CHECK YOUR UNDERSTANDING –
[1] Return the part of the memorandum between "It thus became" and "latest discovery abuse.", inclusive, copied word for word.
[2] In the memorandum, what was the first substantive question Plaintiff asked Huang at the April 13, 1999 deposition?

PASSAGE SHOWN –

+--

JOHN HUANG’S ATTEMPTED INVOCATION OF

FIFTH AMENDMENT PRIVILEGE

Plaintiff, Judicial Watch, Inc., by counsel, respectfully submits this memorandum of points and authorities regarding non-party witness John Huang’s attempted invocation of the Fifth Amendment privilege against self-incrimination at the continuation of his deposition on Tuesday, April 13, 1999.

MEMORANDUM OF LAW

I. Introduction.

Despite the Court’s admonition in its April 9, 1999 Memorandum Opinion that "the memory of [non-party witness John Huang’s] October 1996 shenanigans has not faded, and a repeat performance will not be tolerated," the saga of Plaintiff’s efforts to obtain testimony from Huang continues. After the Court held that Huang’s continued deposition must go forward, Huang filed a last-minute motion to quash rather than simply appear and testify. Incredibly, Huang claimed in this motion that he still had not been served and that this case was on appeal, despite the fact that there had been no certification of an interlocutory appeal under Fed.R.Civ.P. 54(b) or 28 U.S.C. § 1292(b). Nowhere in his prior motion for reconsideration or in this last-minute motion did Huang indicate that he was even thinking about invoking the Fifth Amendment privilege against self-incrimination. Instead, he forced Plaintiff and the Court to go to the considerable expense of preparing for and appearing at the April 13, 1999 deposition, only to have Huang appear in Chambers to make an improper blanket assertion of the Fifth Amendment right against self-incrimination.

Specifically, after the Court summarily disposed of the baseless "arguments" raised in Huang’s last-minute filing at the start of the deposition, Huang attempted to invoke the Fifth Amendment privilege against self-incrimination in response to Plaintiff’s very first substantive question. Plaintiff merely asked Huang whether he had testified truthfully in all respects during his first day of testimony on October 29, 1996. See Transcript of April 13, 1999 Deposition at 16. Huang invoked the Fifth Amendment and refused to respond. Plaintiff next asked Huang whether he had previously responded to a subpoena in attending his October 29, 1996 deposition. Id. at 20. Huang again invoked the Fifth Amendment and refused to respond. Huang’s counsel then intoned that his client "intends not to answer any substantive questions and assert his Constitutional privilege which applies to Asian-Americans as well as all Americans." Id. at 20 (emphasis added).

Plaintiff next asked Huang whether he was producing documents for the first time at the continued deposition. Id. at 21. Although this was clearly a non-substantive question, Huang nevertheless invoked the Fifth Amendment and refused to respond again. Plaintiff then asked Huang where he found documents his counsel previously indicated were being produced, and whether the documents were in response to the subpoena which required his attendance on October 29, 1996. Id. at 22. In response to both of these non-substantive questions, Huang again invoked the Fifth Amendment privilege and refused to respond.

It thus became clear that Huang was asserting a blanket privilege against self-incrimination in order to frustrate Plaintiff’s efforts to obtain his testimony. This baseless and untenable attempted invocation must fail. Huang must, respectfully, be required to testify and he and his counsel should be held accountable for this latest discovery abuse.

II. Discussion.

+--

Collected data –

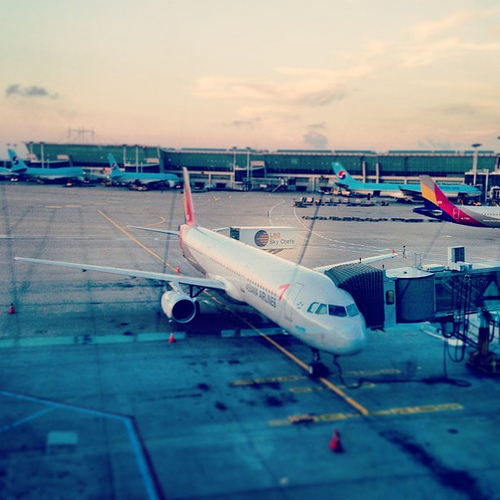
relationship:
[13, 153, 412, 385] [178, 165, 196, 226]
airplane with plane's tail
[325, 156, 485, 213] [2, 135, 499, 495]
airplane at airport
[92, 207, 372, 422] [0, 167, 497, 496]
line on pavement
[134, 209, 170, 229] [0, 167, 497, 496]
line on pavement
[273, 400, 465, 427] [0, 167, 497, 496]
line on pavement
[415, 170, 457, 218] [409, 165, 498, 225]
plane's tail on plane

+--

SOLUTIONS –
[1]
It thus became clear that Huang was asserting a blanket privilege against self-incrimination in order to frustrate Plaintiff’s efforts to obtain his testimony. This baseless and untenable attempted invocation must fail. Huang must, respectfully, be required to testify and he and his counsel should be held accountable for this latest discovery abuse.

[2] Plaintiff asked whether Huang had testified truthfully in all respects during his first day of testimony on October 29, 1996.